Sandor, a semi-retired Silicon Valley tech executive now teaching computer science part time at Foothill College, explained his intended career trajectory during a interview with the Town Crier. He said he became interested in Cahill’s management of the town around June 2019, when the city council approved a 15-year, $60-million contract with GreenWaste Recovery for garbage collection. Like a good number of residents, Sandor felt Cahill, some town staff and some city council members squandered whatever bargaining power they had by waiting too long to negotiate. Cahill and others who worked on the deal countered by noting China’s tightening solid waste import bans as well as the lack of GreenWaste competitors. The resulting contract meant higher rates and/or reduced services.
Sandor’s blunt commentary has since become a frequent feature of public town meetings. In addition to the GreenWaste controversy, he attributes staff turnover and a contested town hall expansion project to Cahill.
The criticism doesn’t stem from dislike, though, Sandor clarified.
“It’s not personal,” he said. “It’s just, I believe, there’s been a lack of proactive leadership.”
Phillips hosted a virtual “listening session” July 26 to hear from residents about the kind of city manager they desired, and it was discussion about selecting from the private sector that convinced Sandor to pursue the post.

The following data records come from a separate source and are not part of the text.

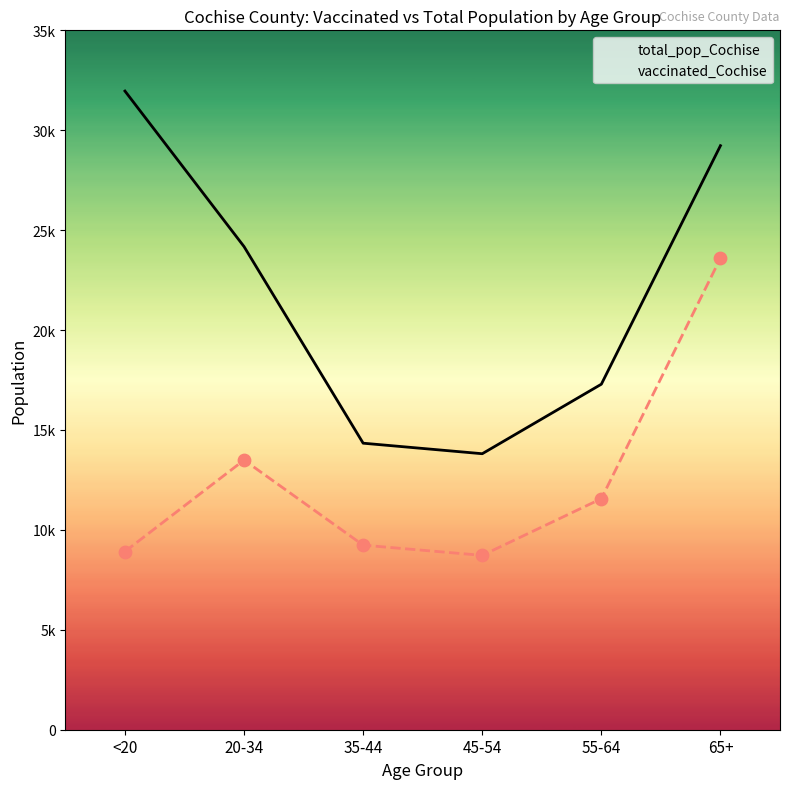

Which series has the widest spread of Y values?

total_pop_Cochise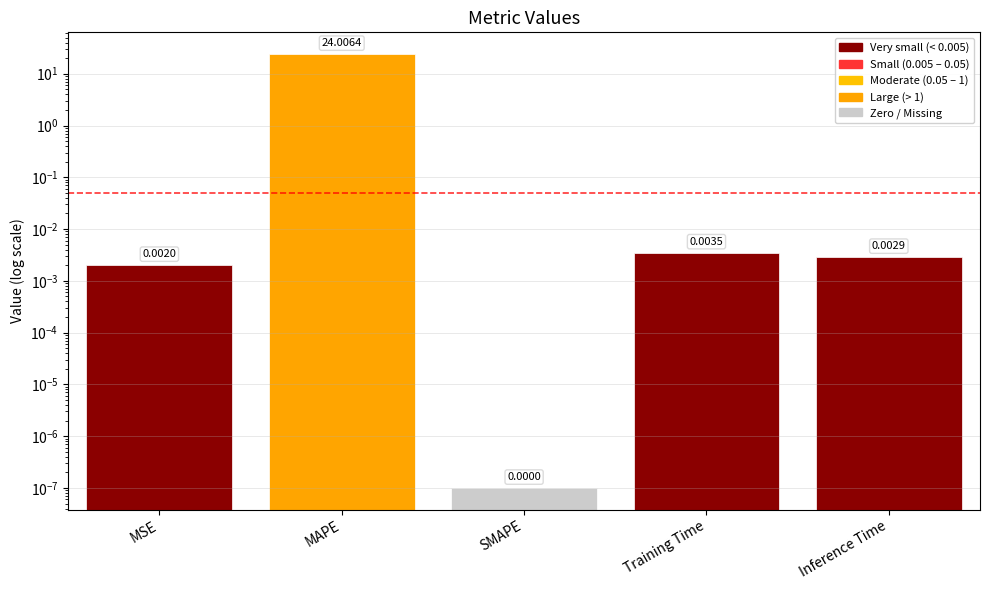

List the labels in order of value, smallest first.

SMAPE, MSE, Inference Time, Training Time, MAPE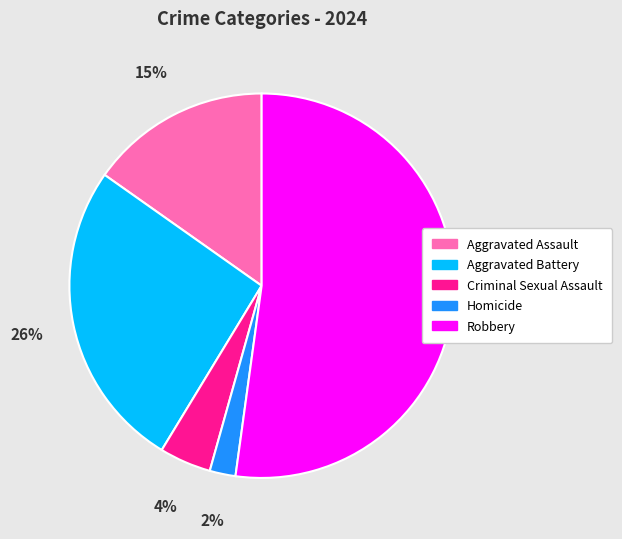

Count the number of slices in the pie.

5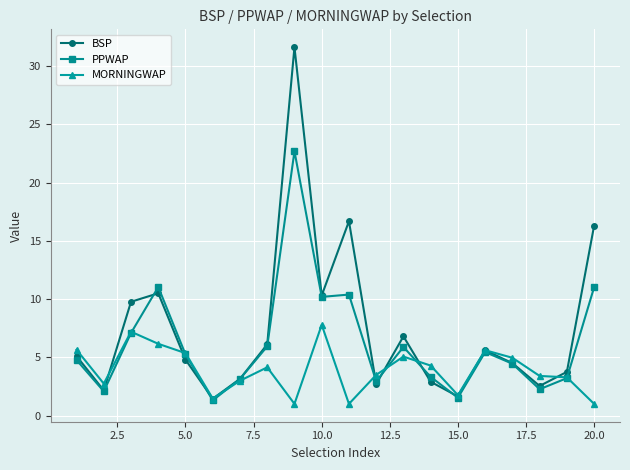

How many lines are shown in the chart?

3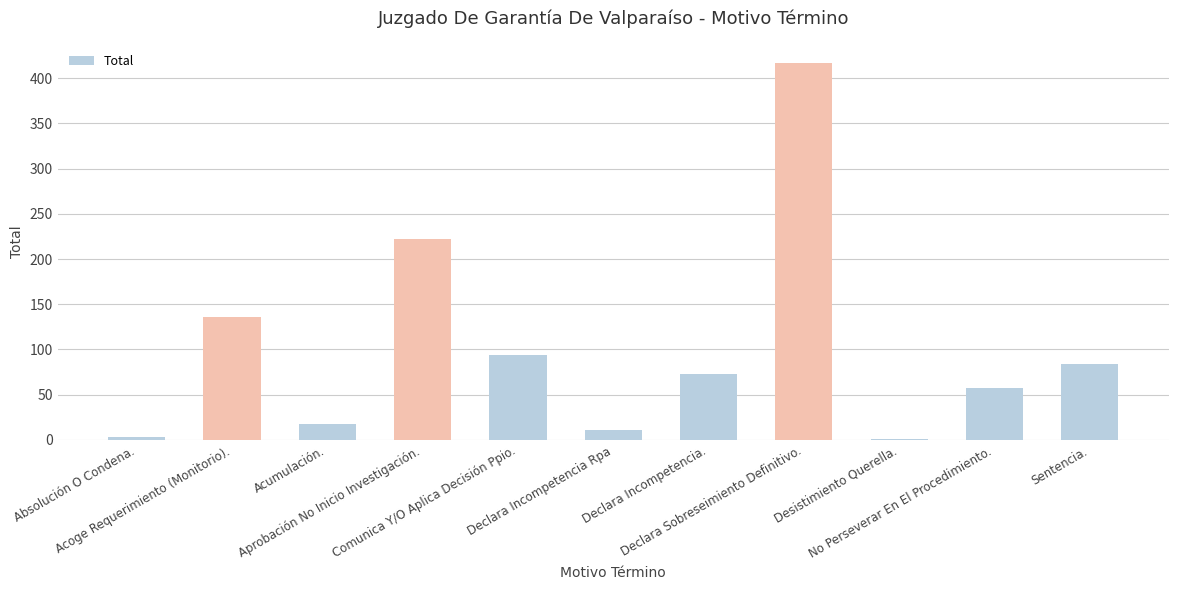

What is the sum of all values?

1116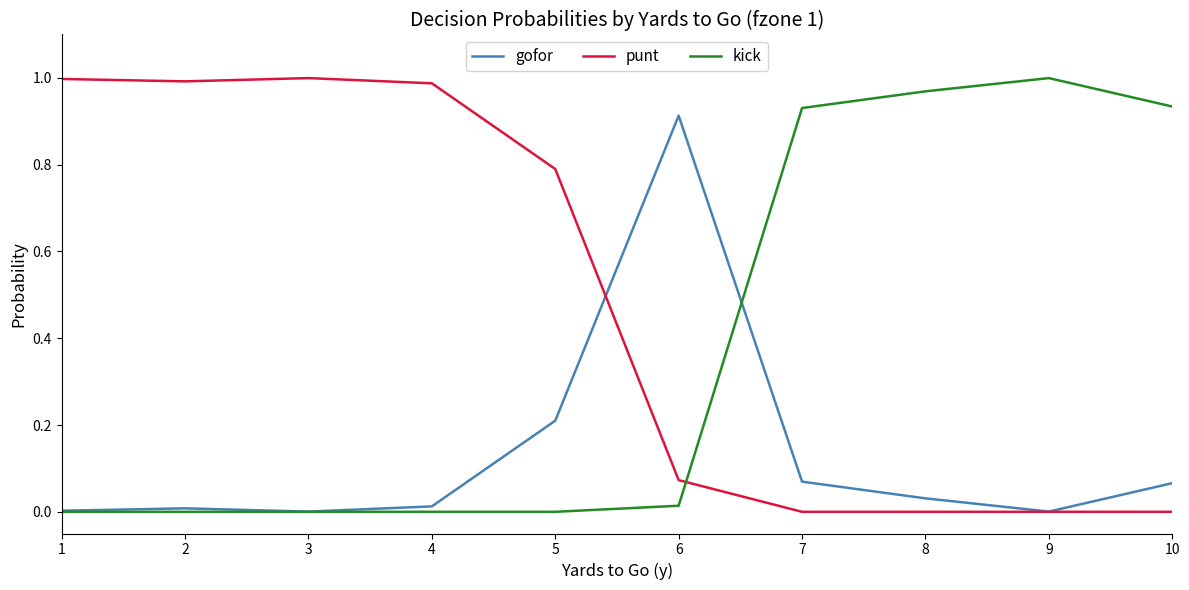

Rank the series by their average value, from lowest to highest.

gofor, kick, punt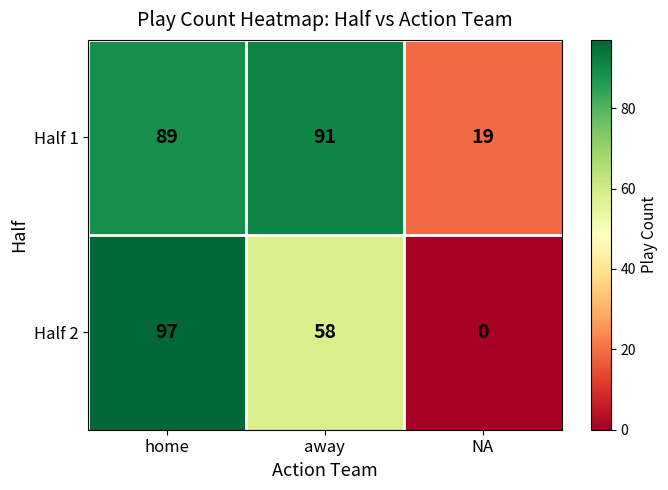

How many positive values does the Half 2 series have?

2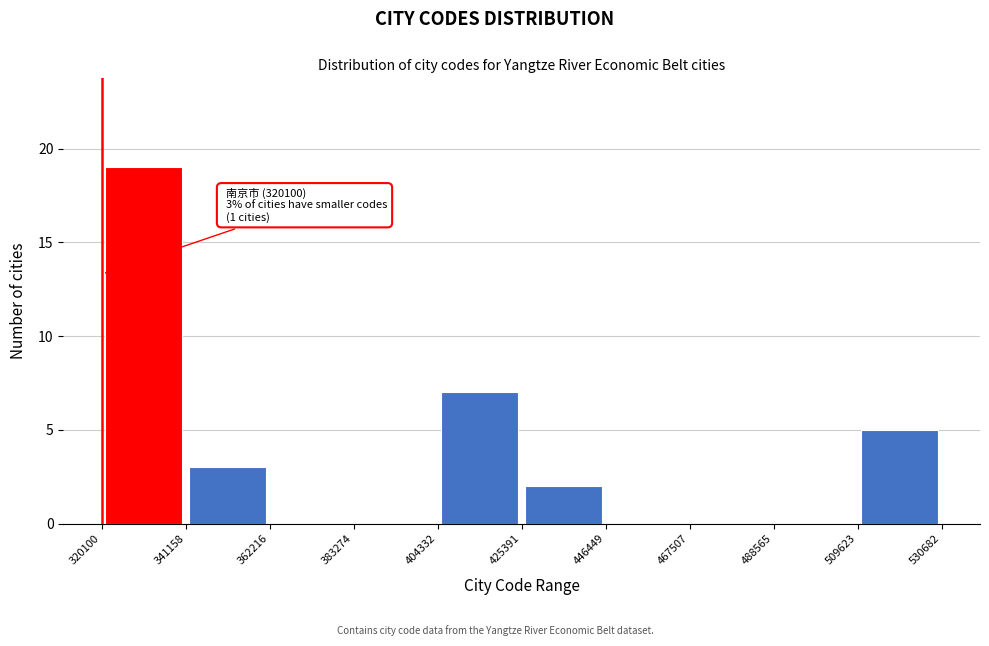

Over which range of the x-axis is the bar tallest?

320100 to 341158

“I think if you look toward a resident who already lives here and is invested in the community, at least that person should be on a list to consider,” Sandor said. “And I’ve heard the talk that you need a professional city manager to do this, and I just think that’s wrong because we have so many great professional people in town that we can draw from.”
The Town Crier reached out to Phillips to inquire about Sandor’s application and the pool of candidates in general, but he did not respond.
Interviews for the city manager position are scheduled to commence today with a second round beginning Sept. 20. Cahill intends to depart at the end of October.